**Excerpt to read**
┌──
2. Verify all five packages return HTTP 200 from the registration endpoint.
3. In each repo: add `packageSourceMapping` patterns (`ZB.MOM.WW.Auth`, `ZB.MOM.WW.Auth.*`,
`ZB.MOM.WW.Audit`) to the gitea source, and version pins (`Directory.Packages.props` for
OtOpcUa/ScadaBridge; inline `Version="0.1.0"` for MxGateway).
4. `dotnet restore` resolves the new patterns in all three repos.
## Phase 1 — Auth adoption *(task #8, blocked by #7)*
Consumer cutover (libs are already extracted). GAPS order: #3 seam → #1 Ldap + #2 ApiKeys →
#4 config schema + #5 claims/cookies → #6 dev base DN → #8 canonical roles.
| | OtOpcUa | MxAccessGateway | ScadaBridge |
|---|---|---|---|
| Packages | Abstractions + Ldap + AspNetCore (no ApiKeys — OPC UA transport security) | all 4 (**source** for ApiKeys — cuts over first) | all 4 (**source** for Ldap; ApiKeys consumer after gw) |
| Role mapper (#3) | config-backed (`GroupToRole`) | config-backed | **DB-backed** (`LdapGroupMapping`) |
| Config migration (#4) | A1: `UseTls``Transport` enum (section already nested) | A1: `UseTls``Transport` enum | **A2 (biggest)**: flat `Security:Ldap*`→nested; rename `LdapUserIdAttribute``UserNameAttribute`, `LdapGroupAttribute``GroupAttribute` |
| Cookies/claims (#5) | Blazor Admin control-plane cookie | keep `MxGatewayDashboard` name, share claims | keep `ZB.MOM.WW.ScadaBridge.Auth` name, share claims |
| Canonical roles (#8) | no first-class `Deployer` (publish ⊂ `FleetAdmin`) | no `Designer`/`Deployer` | **roles collapse**: `AuditReadOnly`→Viewer, `Audit`→Administrator (auditor/admin SoD loss — GAPS-accepted) |
**Two deliberate behaviour changes (accepted):**
1. **ScadaBridge API-key token format** (D2): raw `X-API-Key` → structured
`<prefix>_<id>_<secret>`. A genuine wire change for inbound API clients — acceptable
pre-prod, requires an interop check.
2. **Canonical-roles collapse** in ScadaBridge removes auditor/admin separation-of-duties.
**Known live issue to fix during OtOpcUa cutover:** `LdapAuthService` `Enabled`/double-singleton
wiring is still open even though the `Security:Ldap` section binding was fixed — fold the fix
into the OtOpcUa LDAP cutover.
**Risk gate:** parity tests reproducing each app's current authn decisions (bind-then-search,
fail-closed group lookup, RFC-4514 + filter escaping, constant-time compare, peppered
HMAC-SHA256) must be green before any cutover merges.
└──
**The task**
Answer these questions from the auth adoption plan above, one per line:
1. Which app uses a DB-backed role mapper?
2. What inline version is pinned for MxGateway?
3. What structured format does the ScadaBridge API-key token change to?

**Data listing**
┌──
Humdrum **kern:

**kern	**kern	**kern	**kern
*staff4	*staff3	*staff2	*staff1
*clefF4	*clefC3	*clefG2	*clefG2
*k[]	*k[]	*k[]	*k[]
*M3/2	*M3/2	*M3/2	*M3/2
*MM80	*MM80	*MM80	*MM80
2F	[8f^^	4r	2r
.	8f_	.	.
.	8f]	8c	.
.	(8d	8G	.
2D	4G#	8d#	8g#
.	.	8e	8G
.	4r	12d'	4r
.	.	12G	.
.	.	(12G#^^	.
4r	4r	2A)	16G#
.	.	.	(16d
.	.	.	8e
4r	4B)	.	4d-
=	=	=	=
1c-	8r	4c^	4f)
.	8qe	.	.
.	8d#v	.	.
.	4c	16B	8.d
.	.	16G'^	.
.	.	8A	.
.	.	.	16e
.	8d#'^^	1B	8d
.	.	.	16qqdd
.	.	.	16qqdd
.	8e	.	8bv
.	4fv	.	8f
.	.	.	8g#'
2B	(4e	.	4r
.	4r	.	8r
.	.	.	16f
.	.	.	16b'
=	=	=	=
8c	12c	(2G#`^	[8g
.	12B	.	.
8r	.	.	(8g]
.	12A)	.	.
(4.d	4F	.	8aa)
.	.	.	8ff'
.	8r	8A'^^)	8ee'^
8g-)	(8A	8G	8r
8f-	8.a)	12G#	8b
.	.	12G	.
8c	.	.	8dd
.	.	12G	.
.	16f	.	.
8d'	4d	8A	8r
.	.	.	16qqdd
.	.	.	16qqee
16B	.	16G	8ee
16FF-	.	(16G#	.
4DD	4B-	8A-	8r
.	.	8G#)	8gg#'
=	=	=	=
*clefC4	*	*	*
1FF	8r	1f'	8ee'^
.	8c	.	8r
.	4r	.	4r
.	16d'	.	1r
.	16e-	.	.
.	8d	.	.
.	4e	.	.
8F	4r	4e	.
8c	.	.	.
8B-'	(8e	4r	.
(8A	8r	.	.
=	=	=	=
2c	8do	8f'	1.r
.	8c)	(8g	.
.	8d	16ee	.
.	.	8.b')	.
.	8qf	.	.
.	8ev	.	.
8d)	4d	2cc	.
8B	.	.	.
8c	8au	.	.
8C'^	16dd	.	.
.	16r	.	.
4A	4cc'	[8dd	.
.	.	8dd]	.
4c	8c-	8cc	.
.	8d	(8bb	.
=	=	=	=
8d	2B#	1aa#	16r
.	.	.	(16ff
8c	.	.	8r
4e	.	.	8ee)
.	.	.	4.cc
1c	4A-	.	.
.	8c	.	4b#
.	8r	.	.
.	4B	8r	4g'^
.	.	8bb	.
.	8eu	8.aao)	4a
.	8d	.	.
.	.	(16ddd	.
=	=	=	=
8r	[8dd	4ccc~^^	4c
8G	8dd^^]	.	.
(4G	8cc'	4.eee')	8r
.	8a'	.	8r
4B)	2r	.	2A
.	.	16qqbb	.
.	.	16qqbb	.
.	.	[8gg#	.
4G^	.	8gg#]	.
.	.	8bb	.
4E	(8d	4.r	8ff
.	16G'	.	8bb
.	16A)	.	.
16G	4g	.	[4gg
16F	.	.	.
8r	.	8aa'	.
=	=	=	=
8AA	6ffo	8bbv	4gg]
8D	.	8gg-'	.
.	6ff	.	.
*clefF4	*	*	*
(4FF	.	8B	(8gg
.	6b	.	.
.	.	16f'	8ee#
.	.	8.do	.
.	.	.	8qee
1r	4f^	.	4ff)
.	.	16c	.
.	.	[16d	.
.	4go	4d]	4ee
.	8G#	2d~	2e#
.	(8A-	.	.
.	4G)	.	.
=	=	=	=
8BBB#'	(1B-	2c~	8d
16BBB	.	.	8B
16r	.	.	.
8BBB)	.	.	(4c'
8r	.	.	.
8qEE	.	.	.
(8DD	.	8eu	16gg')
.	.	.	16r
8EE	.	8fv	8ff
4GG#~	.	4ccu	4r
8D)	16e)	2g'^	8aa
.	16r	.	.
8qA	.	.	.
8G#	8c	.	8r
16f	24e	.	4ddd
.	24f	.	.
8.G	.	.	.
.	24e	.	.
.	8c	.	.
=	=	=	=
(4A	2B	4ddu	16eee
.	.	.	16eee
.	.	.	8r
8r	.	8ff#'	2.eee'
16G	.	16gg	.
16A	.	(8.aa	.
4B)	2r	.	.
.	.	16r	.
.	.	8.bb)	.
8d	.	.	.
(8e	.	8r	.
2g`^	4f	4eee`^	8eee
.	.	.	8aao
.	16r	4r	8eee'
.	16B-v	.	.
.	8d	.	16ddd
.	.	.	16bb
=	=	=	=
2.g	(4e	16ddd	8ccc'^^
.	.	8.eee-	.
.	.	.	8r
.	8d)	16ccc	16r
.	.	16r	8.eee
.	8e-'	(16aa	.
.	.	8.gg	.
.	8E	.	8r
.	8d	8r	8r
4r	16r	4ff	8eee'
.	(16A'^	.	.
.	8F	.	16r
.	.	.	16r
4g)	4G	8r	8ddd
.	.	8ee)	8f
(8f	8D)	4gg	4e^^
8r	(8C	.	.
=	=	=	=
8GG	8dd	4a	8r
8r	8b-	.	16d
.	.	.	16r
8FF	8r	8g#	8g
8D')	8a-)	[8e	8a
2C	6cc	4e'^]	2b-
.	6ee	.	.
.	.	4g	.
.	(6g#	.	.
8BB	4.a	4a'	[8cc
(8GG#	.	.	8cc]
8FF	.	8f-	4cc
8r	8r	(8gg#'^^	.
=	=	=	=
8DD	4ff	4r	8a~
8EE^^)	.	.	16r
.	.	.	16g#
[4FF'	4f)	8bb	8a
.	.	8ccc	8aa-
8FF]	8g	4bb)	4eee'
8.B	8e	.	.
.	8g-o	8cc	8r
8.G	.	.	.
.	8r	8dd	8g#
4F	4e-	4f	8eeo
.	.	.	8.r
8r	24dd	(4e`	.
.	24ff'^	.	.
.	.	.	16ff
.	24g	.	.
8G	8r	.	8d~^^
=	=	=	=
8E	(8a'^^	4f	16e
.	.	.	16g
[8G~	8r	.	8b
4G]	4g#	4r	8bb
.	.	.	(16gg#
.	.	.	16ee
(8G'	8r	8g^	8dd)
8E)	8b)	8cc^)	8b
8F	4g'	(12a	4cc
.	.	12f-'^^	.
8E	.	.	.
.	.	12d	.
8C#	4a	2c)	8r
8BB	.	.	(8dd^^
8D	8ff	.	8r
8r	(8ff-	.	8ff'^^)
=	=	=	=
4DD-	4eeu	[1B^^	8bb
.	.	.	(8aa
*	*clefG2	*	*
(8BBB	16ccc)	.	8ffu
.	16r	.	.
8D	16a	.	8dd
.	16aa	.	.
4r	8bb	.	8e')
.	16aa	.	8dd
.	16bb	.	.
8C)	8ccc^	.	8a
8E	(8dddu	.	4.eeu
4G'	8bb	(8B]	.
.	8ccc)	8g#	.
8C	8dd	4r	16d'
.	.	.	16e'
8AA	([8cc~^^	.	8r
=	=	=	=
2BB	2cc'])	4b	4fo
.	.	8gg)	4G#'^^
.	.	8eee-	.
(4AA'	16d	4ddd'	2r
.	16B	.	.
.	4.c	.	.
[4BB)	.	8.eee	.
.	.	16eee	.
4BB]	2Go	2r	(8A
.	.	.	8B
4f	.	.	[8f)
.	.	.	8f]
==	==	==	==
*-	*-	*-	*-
└──
**Final result**
1. ScadaBridge
2. 0.1.0
3. `<prefix>_<id>_<secret>`